Tech recycling directive faces further delays

The UK risks slipping even further behind with the implementation of the controversial WEEE directive
Written by Andrew Donoghue, Contributor

The UK government is believed to be on the verge of announcing that implementation of the Waste Electronic and Electrical Equipment (WEEE) directive may be delayed again by up to six months.

A spokeswoman for the Department of Trade and Industry confirmed that an announcement around the directive, which has already been delayed six months, would be made this week but wouldn't confirm any more details.

The directive was originally meant to become law in the UK in August this year, but in March the DTI announced it would be delayed until January 2006. Then in August the DTI announced that the legislation would be delayed until at least June 2006.

The UK government has been heavily criticised by the European Commission for dragging its heels over the recycling initiative.
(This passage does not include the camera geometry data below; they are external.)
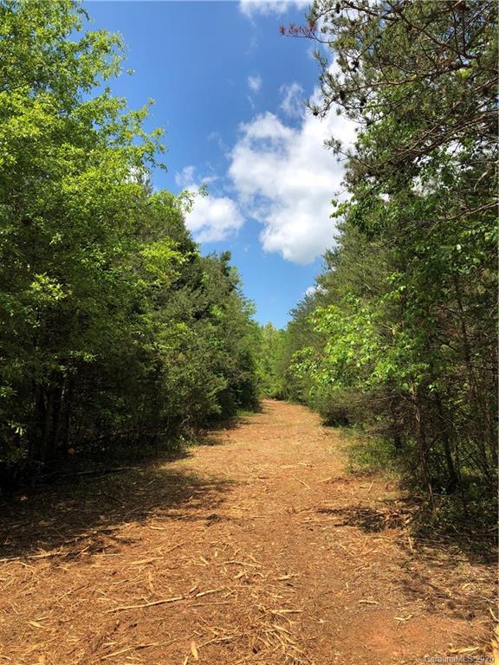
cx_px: 250
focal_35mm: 28
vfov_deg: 63.4
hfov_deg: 49.7
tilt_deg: +10.2
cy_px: 332
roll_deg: -0.1
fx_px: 538
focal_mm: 3.99
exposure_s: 1/1621
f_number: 1.8
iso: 20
The EC sent a warning to the UK government in July warning that the government could be taken before the European Court for failing to enact legislation in the specified time-frame.

The most recent delays are believed to be linked to the government's decision to reject industry calls for a National Clearing House – the mechanism proposed for how waste technology will actually be collected and distributed to recyclers. Businesses are believed to be concerned that the alternative suggested by the DTI is not logical or workable.

]The European Commission announced in July that it was taking legal action against Estonia, Finland, France, Greece, Italy, Malta, Poland and the UK. All eight countries have yet to enact the WEEE directive into national law.

"We need an explanation as to why countries can't implement legislation. This directive had been on the books for a long time, and other countries have implemented it," a spokeswoman for the EC's environment commissioner told ZDNet UK at the time.